Loading precompiled shader fails on 27'' retina iMac

I am trying to use Metal to speed up the display of parts of my app. It works great on the 15'' TouchBar MacBook Pro, the first-generation retina MacBook Pro, as well as on the current Macbook. However, when trying to run the exact same code on a 27'' retina iMac (late 2014), the call to newComputePipelineStateWithDescriptor fails like so:


Compiler failed with XPC_ERROR_CONNECTION_INTERRUPTED

Error when compiling simulation pipeline state: Error Domain=CompilerError Code=1 "Compiler encountered an internal error" UserInfo={NSLocalizedDescription=Compiler encountered an internal error}


How could this even happen, given that the shader is bundled in precompiled form? I assume that newComputePipelineStateWithDescriptor would just translate whatever Bytecode the metallib file is using to actual machine code for the current GPU. If this fails, does this mean that this translator contains a bug? I've tried playing around a bit on the iMac and it is not clear at all what causes the problem. My shader file is not very long (about 150 lines of code), but the problem goes away if I make it shorter (except that then of course the shader doesn't do what it's supposed to do anymore). It doesn't seem to be any specific piece of the code that causes the problem: I can make it go away by commenting out either one of several disjoint sections of code. So it almost looks like code length / complexity is the problem, but given that my compiled shader is only 17kB in size, this also seems rather implausible...
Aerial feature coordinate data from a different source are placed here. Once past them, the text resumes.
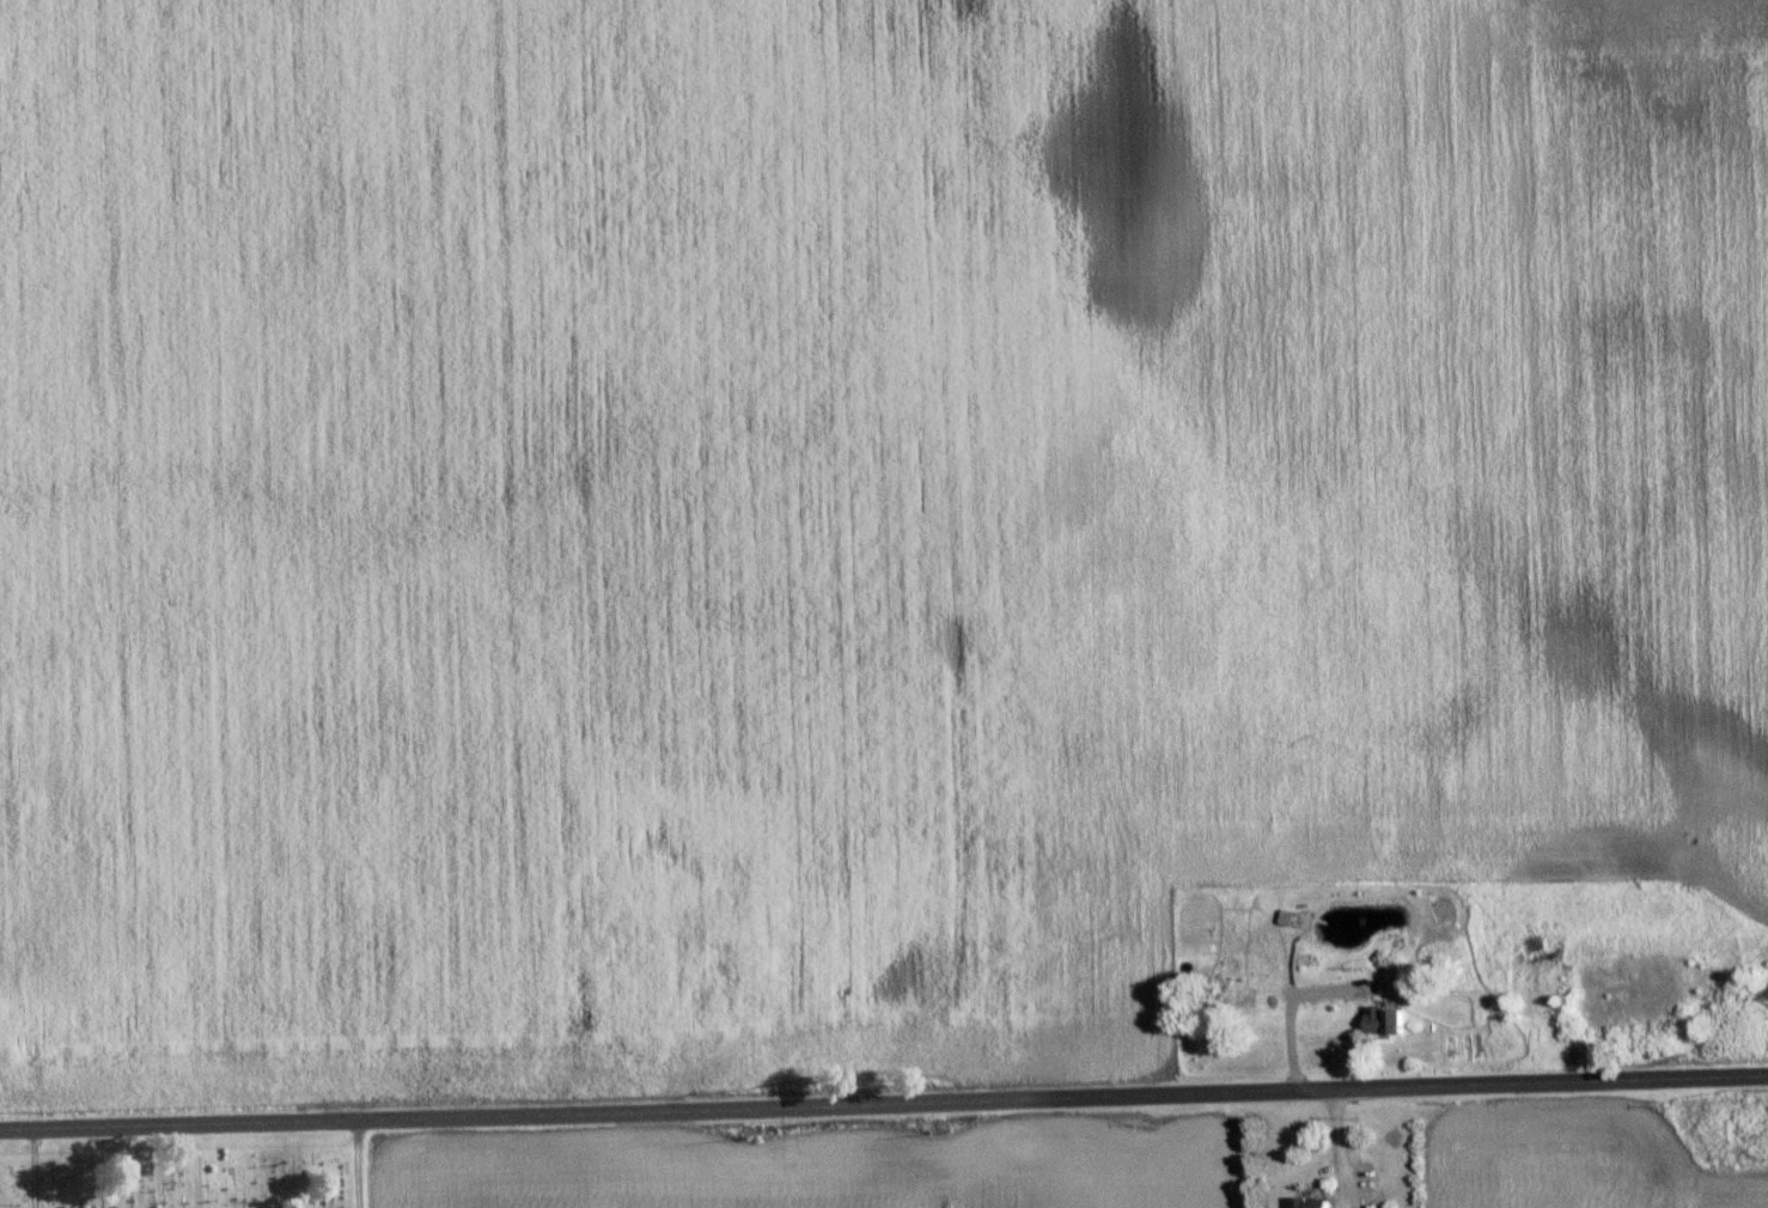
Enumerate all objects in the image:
road: (884, 1106)
road: (358, 1165)
road: (35, 1170)
park: (190, 1171)
building: (1311, 1202)
building: (1373, 1205)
Given the "internal error" message, it does sound like a bug, but then I would have expected it to go away by making some changes to the code. My shader function contained a rather large conditional, so I broke it up into two distinct functions which are then chosen by the CPU depending on context. Unfortunately, this didn't solve the problem either, so I am a bit at a loss...

Replies

OK, so this is definitely a rather nasty bug in Metal. Eventually, I narrowed it down to the following.

The code snippet

float boundary()
{
        constant float* data = (gridPosition.y == 1?right:left);
        int offset = parameters.oversampling * gridPosition.x;
        return data[offset + (gridPosition.x > 0?-1:0)];
}

works perfectly fine. However, if I replace it in my Metal code by the equivalent code snipped

float boundary()
{
        int offset = parameters.oversampling * gridPosition.x;     
        constant float* data = (gridPosition.y == 1?right:left) + offset;
        return data[gridPosition.x > 0?-1:0];
}

then it causes MTLCompilerService to crash when loading the Metal library. This is pretty scary,

especially given that it works fine on most machines...

I encounter this problem on the latest MBP 2017 model. I filed radar 32962102.
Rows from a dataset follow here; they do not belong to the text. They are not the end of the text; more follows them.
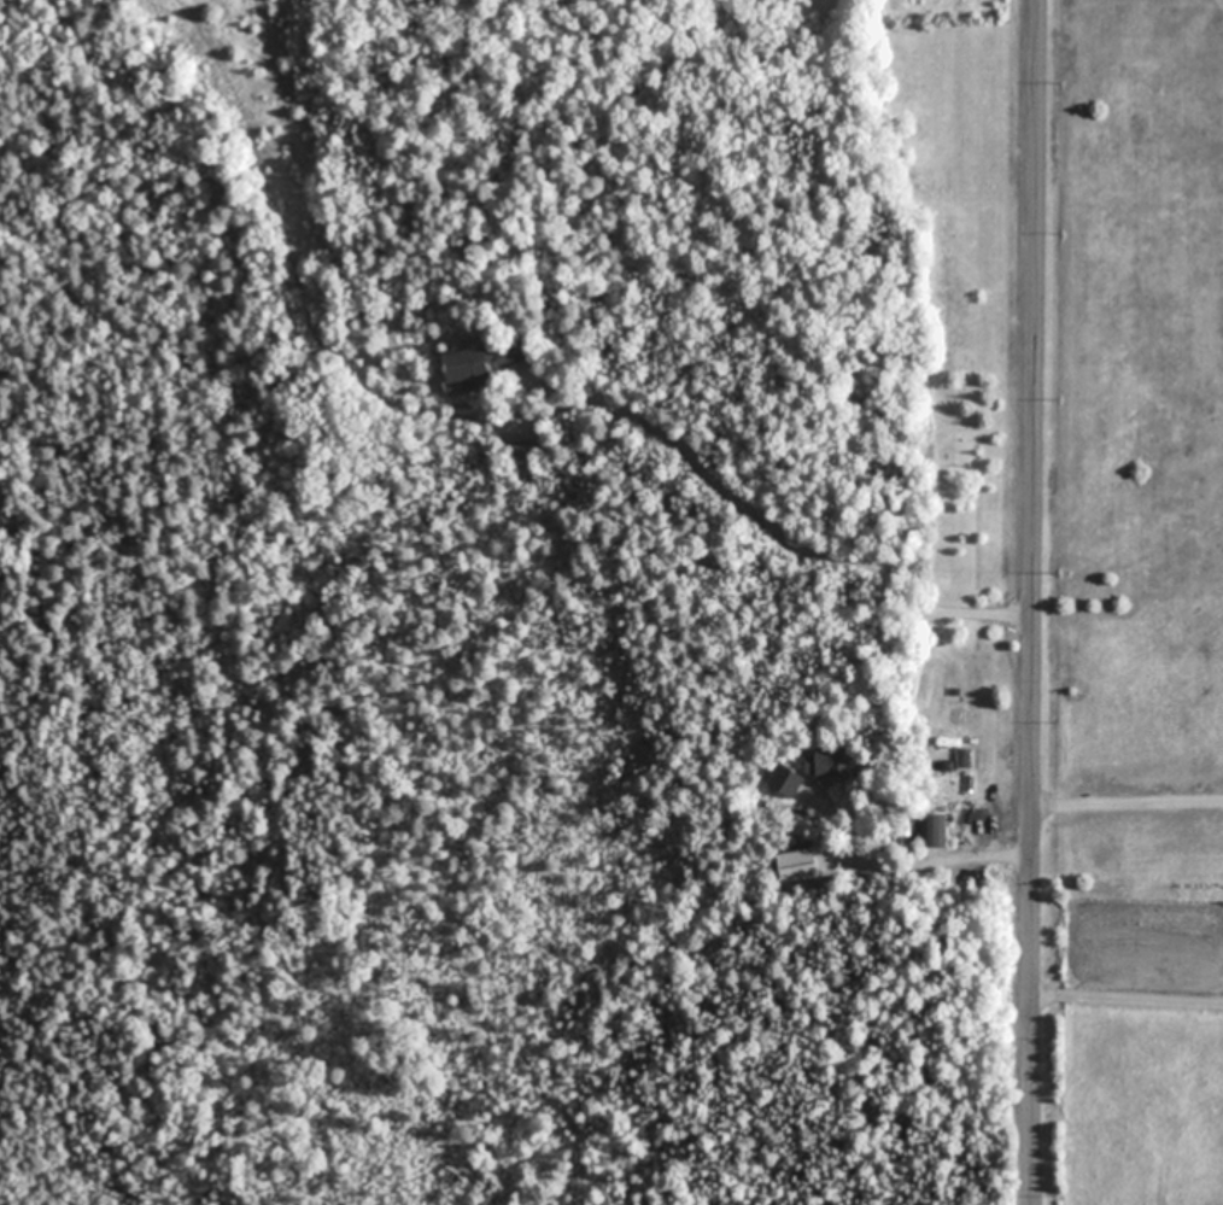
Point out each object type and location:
building: (464, 365)
building: (522, 445)
road: (777, 528)
road: (1032, 602)
building: (823, 760)
road: (1127, 803)
building: (933, 827)
road: (974, 855)
road: (1128, 991)

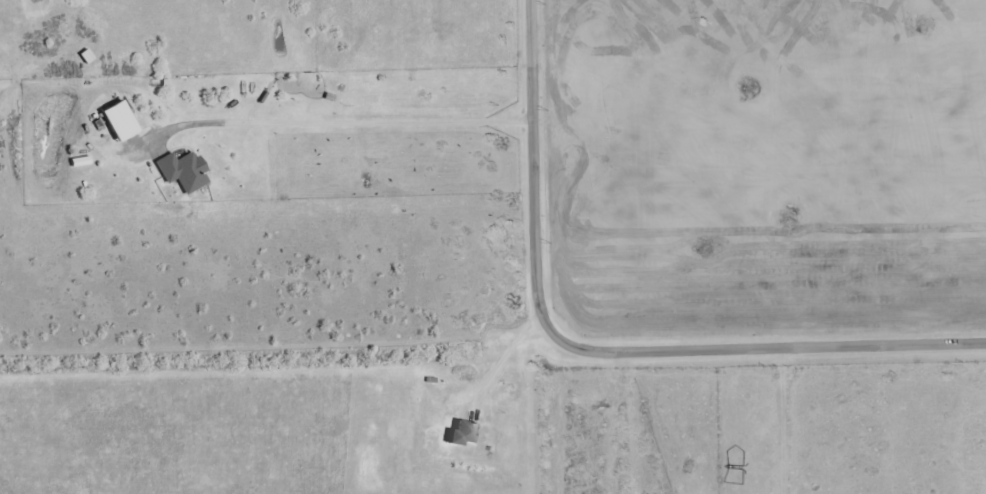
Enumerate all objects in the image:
building: (119, 122)
building: (183, 171)
road: (603, 346)
building: (464, 434)

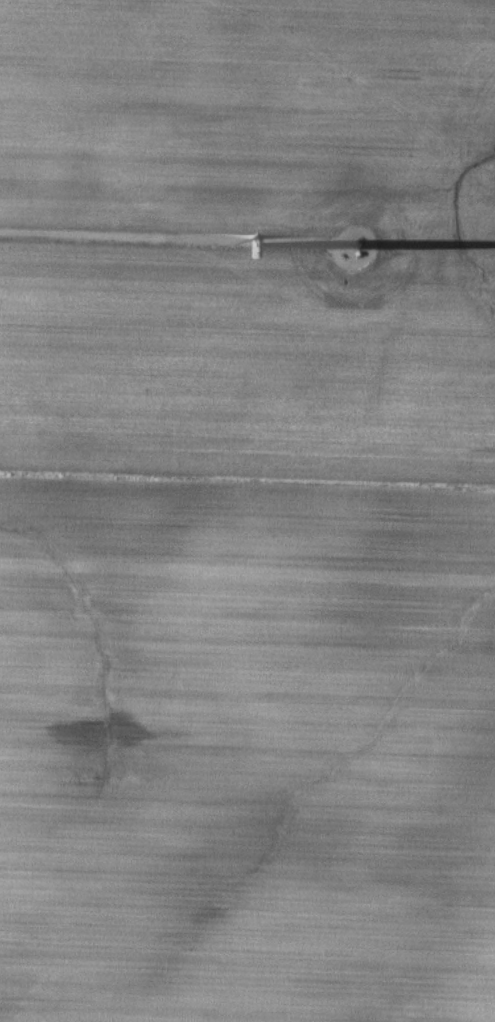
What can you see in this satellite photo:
road: (168, 244)
wind turbine: (355, 246)

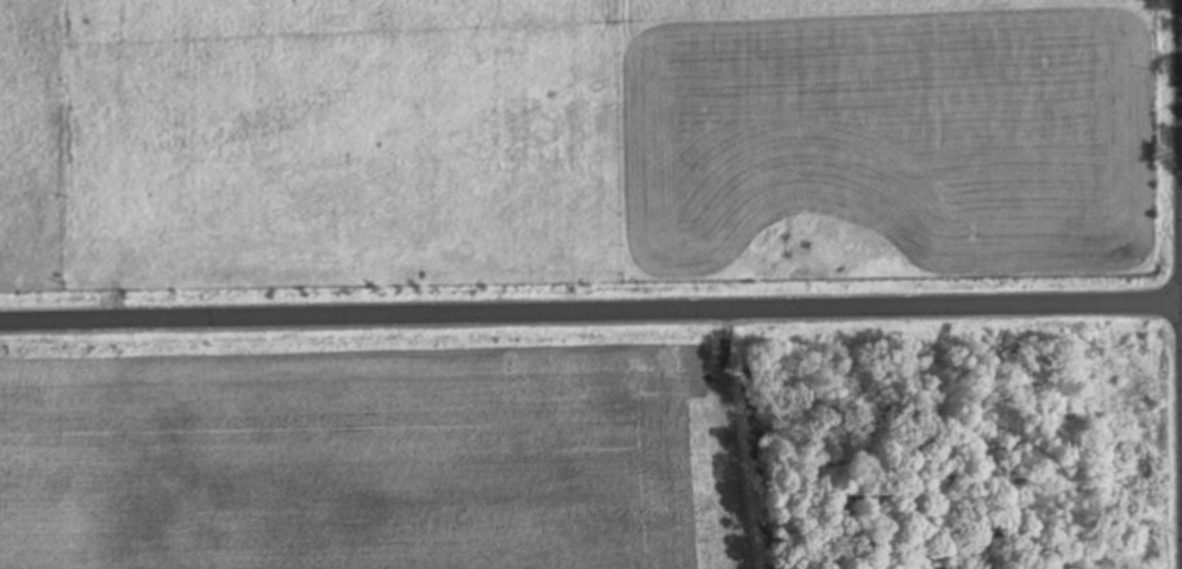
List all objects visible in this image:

Not as lucky as you are, I cannot narrow down to a few lines of code. It's the combination of some if-else branch and some simple arithmetic cause the error. It's extremely suprising that this serious issue escape Apple's testing.

Yes this looks like a bug in the driver's compiler. When you get XPC_ERROR_CONNECTION_INTERRUPTED, it indicates the compiler (which runs in another process) has crashed.